On a traditional trainer, the back wheel of the bike is secured in a stand, making falling not impossible, but very difficult. On rollers, the bike is completely unsupported, with the back wheel in between two rolling cylinders, and the front wheel behind one cylinder, like so:
No, that’s not my bike. But it’s the best image the interwebs had to offer. Typically, there is someone riding the bike.
When I mentioned I was trying rollers for the first time, I got tons of helpful tips from friends willing to share their wisdom. For your convenience, I have compiled these many wisdoms into a Comprehensive Newbie’s Guide to Not Sucking or Dying on Rollers:
1) Relax – This is easier said than done. On my first attempts, after 10 minutes of easy spinning my heart was racing, I was breathing heavy and I was soaked in sweat. I couldn’t let go of the wall if my life depended on it. Which it did. On the upside, I probably got an hour’s worth of cardio in 10 minutes.
2) Keep the area free of objects that could harm you. Oh… like this?
Nothing that a roll of duct tape and some bubblewrap can’t fix.
3) Pay Attention – Anyone who knows me well knows that this point is ridiculous. As someone who could easily forget to wear pants, spending any more than 17 seconds with my mind on one task is hopeless. This could indeed be the sugar in the gas tank of this little experiment. Plus, if this means I can’t watch zombie movies during my endurance workouts, sorry… I’m out.
4) Don’t look at your wheel, but rather a couple of feet ahead of you. Focusing on your wheel will cause you to overcompensate your steering. Good thing I have such a spectacular view.
Perhaps a little redecorating is in order
Oh please. Like you don’t have a Farrah poster in front of YOUR trainer.
5) Someone told me “Don’t stop pedalling!”… Like forever? What if I have to go to the bathroom? Or to work? This advice seems impractical, so I think I’ll ignore it.
6) Do it in a hallway, beside a wall, with two chairs on either side of you, outside on the grass. Or something like that. The idea being you have something to hold on to in the event of sudden and accidental ejection.
7) Keep the area free of pets you do not want to kill.
8} If you are watching TV, set yourself up in the centre of the screen or you’ll start to drift. And for God’s sake don’t watch car chases or Formula One. (As long as zombies are ok, I’m good.)
9) DO NOT USE THEM UNTIL IT SNOWS. (or if you do, don’t tell anyone)
10) Don’t fall. Because if you do, you’ll be embarrassed and it hurts.
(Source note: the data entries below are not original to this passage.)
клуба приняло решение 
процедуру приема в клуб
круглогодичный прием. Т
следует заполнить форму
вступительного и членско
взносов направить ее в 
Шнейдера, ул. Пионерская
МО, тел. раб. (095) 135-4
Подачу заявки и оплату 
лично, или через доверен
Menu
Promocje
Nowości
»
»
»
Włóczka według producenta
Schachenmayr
I’m happy to report that after a few tries I think I have the hang of it. It’s scary, challenging and even a little fun. It will take a while before I can reach for my water bottle without stopping, or stand up, ride with no hands and juggle chainsaws, but those things will come – because it is entirely possible to teach an old dog new tricks, especially if the tricks are old school and dangerous.